その時の授業から今に至るまで、文章を書くときに「美しい」と言う言葉を安易に使うことに対して、いささか大げさなまでの罪悪感を覚えてきた。でもそれはこの授業を境に、幼いながらも自分の中に「美」に対する畏敬の念と、何の活動を通じてかは知らないが、その事がやがて自分にとって人生を左右するほどに大切なものになるだろうという確信が生まれたからだと思っている。

例えば美は視覚だけでなく音であったり匂いであったり、時にはプルーストのマドレーヌのように味が呼び起こす記憶を通して、私たちはあらゆる現象の中に美を見出すことができる。 だからこそ人によって美の基準が大きく異なるという面白さもある。美はきっぱりと個人的なもので、「これが美です」と誰かに押し付けられるものではない。美は極めて複雑・怪奇だ。感じたことを正確に表現しようとすれば、それはすぐに身をかわしてまた別のものに姿を変えてしまうだろう。

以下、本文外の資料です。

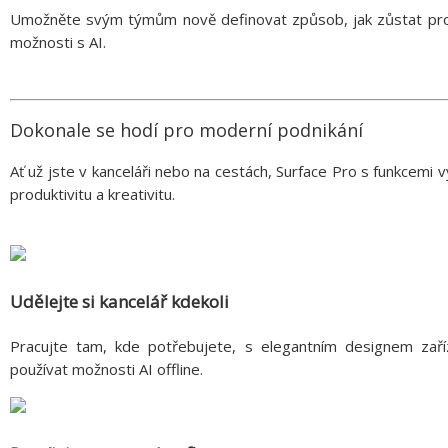
Umožněte svým týmům nově definovat způsob, jak zůstat produ
možnosti s AI.
Dokonale se hodí pro moderní podnikání
Ať už jste v kanceláři nebo na cestách, Surface Pro s funkcemi vy
produktivitu a kreativitu.
Udělejte si kancelář kdekoli
Pracujte tam, kde potřebujete, s elegantním designem zaříz
používat možnosti AI offline.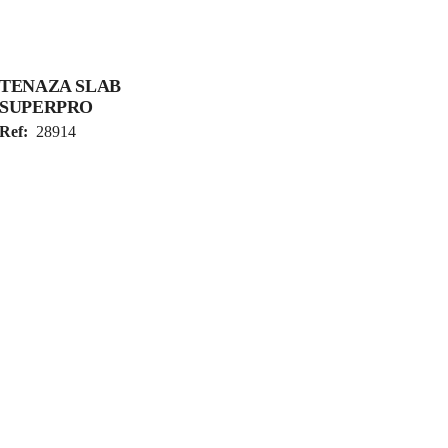
TENAZA SLAB
SUPERPRO
Ref:
28914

美は視覚的表面のみに留まる事は稀で、咲き誇った、あるいは咲き始めの薔薇は視覚的に誰が見ても美しいが、枯れた薔薇も私たちがそこに意味を持たせることで美しくなる。また、美しい容姿を持つ人が醜い行動をとってもまだ美しいとすれば、それは美しい容姿という視覚的価値があるだけで、五感を通して訴えかける美ではないのである。はたして私たちの感じる美はモラルの影響まで受けているのだろうか?

高校生くらいの時、私はルキーノ・ヴィスコンティの映画の中に絶対的な美を見出したのだがそれはもっと後になって、単に貴族の屋敷の調度品や主人公のコスチュームが華麗だからというのではなく、人生と言うゲームを勝ち続けてきたかに見える人々がその風向きの変化に怯えたり、絶望的な気持ちで彷徨わせる視線や、絢爛たるディナーの席で恋の情熱を隠している主人公の手が、バカラのグラスと交差した瞬間に予期していない形で美が姿を現したりするのであることが分かった。

音楽に例えるなら「美しい音楽」というものがそこに存在するのではなく、聴く者の心に反射した姿こそが美しいのだと私は思う。それと同じ意味において美しい言葉で書かれた文章もまた、人の心に何らかの痕跡を残さなければ単なる美しいことばの羅列となってしまう。

それにしても芸術家は本当にゼロから創作するのだろうか? 私はある作家が言った言葉を心から信じている。

「私たちが文章を作り出すなんてとんでもない。書かれるべき文章は既に完全な形でそこにある。ただ私たちに見つけ出される瞬間を息をひそめて待っているだけだ」と。それと同様に未来に演奏されるべき音も、彫られるべき彫刻も、宇宙のどこかにすでに存在していて、芸術家たちに発見される日を静かに待ち望んでいるのかもしれない。